You had to wonder if it was the real Dunne who fronted yesterday for what was a pretty bizarre press conference which followed the Prime Minister's acceptance of the United Future MP's resignation from John Key's ministry.
Dunne did not carry the demeanour of someone whose world had just come crashing down and whose near three decades of toil at the parliamentary coal-face had just ended in disgrace. It was Mr Ordinary trying to explain the extraordinary. It was Mr Commonsense struggling to make sense of the senseless.
He read a brief statement before adding he would take only two questions.
He took at least 20. Through it all, he continued to protest his innocence and insist he had not leaked the report to the Dominion-Post's Andrea Vance.
With Vance and her employers adopting the standard response of never commenting on sources, it is a fair bet the answer as to who leaked the document lies somewhere in the pile of 86 emails Dunne exchanged with the journalist over a 14-day period.
Dunne, however, refuses to reveal the contents of them all because he says that would breach the notion that communications with MPs remain confidential.
Yet surely if he is innocent as he claims, he could have shown the contents in confidence to David Henry, the former high-ranking public servant who conducted the inquiry into the leak.
Dunne says he could not breach his principle - one, it seems, that was not so inflexible as to stop him providing Henry with an edited text of most of the 44 emails that he sent to Vance. But Henry wanted access to the real thing. When Dunne refused, his fate as a minister was effectively sealed.

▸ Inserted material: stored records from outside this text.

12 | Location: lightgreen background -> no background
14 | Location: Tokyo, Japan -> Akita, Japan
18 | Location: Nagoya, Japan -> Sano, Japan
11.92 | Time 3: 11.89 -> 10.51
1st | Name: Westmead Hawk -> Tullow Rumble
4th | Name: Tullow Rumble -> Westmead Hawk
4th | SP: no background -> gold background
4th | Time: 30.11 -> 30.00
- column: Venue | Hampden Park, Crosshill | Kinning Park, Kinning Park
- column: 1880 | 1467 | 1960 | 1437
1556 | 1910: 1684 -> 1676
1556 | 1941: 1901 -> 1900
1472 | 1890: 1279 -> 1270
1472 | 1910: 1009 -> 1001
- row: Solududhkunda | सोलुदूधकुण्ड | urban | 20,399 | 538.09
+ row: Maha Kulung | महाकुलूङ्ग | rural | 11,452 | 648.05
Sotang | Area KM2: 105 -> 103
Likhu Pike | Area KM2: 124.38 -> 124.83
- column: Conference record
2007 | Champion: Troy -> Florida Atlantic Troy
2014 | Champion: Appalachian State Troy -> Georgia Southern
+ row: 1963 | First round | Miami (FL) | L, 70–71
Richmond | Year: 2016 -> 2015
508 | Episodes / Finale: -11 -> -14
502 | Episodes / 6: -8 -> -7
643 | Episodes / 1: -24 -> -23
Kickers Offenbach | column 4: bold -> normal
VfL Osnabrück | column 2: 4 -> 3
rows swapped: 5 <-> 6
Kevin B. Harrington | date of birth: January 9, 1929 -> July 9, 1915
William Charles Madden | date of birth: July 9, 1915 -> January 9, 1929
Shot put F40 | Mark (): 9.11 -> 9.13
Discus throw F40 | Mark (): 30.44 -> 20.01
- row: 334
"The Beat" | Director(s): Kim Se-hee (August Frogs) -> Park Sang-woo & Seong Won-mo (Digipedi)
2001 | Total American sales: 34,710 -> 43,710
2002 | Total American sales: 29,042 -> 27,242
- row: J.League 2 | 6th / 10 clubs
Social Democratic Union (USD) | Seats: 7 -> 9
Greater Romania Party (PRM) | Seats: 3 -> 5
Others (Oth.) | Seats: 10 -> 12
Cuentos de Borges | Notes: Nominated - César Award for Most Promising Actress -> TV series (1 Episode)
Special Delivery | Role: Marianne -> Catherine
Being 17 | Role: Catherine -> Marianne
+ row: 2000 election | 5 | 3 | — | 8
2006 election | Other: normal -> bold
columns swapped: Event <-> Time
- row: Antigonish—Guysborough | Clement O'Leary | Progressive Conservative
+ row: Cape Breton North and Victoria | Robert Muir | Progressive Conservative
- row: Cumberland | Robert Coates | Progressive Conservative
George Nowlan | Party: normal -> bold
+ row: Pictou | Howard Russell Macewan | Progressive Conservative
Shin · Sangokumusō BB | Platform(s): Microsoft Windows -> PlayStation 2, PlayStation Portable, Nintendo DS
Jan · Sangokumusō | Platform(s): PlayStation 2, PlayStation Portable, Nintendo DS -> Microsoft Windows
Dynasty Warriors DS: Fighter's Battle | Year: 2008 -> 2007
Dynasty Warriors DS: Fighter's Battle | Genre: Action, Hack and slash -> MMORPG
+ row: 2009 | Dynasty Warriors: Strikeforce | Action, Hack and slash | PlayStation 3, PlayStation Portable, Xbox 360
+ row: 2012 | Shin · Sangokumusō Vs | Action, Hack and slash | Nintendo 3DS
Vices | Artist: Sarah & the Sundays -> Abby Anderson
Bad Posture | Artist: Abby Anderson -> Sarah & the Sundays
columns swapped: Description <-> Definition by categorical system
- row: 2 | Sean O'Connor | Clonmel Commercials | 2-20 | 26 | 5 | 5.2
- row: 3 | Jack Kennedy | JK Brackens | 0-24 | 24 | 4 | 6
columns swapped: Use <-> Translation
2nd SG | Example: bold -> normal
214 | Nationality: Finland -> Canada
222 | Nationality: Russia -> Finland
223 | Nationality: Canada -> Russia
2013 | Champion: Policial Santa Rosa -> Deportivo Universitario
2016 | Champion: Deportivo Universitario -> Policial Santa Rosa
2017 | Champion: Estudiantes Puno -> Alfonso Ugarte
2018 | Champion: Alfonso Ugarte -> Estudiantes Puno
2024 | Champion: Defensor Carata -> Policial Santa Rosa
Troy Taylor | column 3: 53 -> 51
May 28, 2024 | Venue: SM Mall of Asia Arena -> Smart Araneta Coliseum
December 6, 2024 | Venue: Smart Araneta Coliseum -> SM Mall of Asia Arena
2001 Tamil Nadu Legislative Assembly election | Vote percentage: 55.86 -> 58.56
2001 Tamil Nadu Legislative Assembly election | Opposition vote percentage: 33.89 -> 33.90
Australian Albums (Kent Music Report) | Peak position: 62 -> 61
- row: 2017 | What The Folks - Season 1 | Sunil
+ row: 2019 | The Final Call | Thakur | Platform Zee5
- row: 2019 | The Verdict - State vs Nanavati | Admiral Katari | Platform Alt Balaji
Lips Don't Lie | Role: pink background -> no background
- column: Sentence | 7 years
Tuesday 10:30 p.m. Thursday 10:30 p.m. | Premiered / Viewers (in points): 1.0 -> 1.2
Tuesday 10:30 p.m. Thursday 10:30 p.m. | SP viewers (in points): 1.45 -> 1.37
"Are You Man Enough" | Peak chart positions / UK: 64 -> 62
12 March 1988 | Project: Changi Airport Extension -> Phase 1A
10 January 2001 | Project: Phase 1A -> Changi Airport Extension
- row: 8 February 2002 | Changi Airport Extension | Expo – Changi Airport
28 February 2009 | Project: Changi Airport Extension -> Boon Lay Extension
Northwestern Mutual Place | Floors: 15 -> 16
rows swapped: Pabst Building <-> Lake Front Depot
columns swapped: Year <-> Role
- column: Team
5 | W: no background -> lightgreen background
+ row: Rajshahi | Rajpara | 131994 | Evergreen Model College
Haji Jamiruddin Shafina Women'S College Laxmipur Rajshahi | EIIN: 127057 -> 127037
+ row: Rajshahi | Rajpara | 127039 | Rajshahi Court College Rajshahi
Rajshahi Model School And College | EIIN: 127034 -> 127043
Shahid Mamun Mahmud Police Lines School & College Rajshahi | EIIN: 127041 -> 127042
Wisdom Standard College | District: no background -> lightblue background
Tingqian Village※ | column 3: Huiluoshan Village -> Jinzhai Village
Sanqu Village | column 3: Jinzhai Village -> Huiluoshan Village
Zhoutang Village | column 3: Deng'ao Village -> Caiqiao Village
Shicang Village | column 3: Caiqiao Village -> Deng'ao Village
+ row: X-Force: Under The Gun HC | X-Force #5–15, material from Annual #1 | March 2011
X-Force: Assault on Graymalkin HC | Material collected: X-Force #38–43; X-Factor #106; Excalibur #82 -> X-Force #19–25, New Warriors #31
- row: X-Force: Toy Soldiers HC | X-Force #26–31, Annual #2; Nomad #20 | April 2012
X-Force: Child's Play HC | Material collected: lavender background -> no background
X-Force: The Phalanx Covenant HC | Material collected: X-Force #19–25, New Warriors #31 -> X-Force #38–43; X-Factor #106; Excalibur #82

There are other damaging questions. Why - as Dunne suddenly admitted during his press conference - did he canvass the possibility of leaking the Kitteridge report?
Why did he tell Vance he was about to be briefed on the contents of the report?
And why were he and Vance exchanging as many as 23 emails a day while Dunne was on holiday in the United States? Was it infatuation? The ex-minister says it wasn't.
The public may never know exactly what happened. But Henry's short report is long enough for people to be able to draw their own conclusions.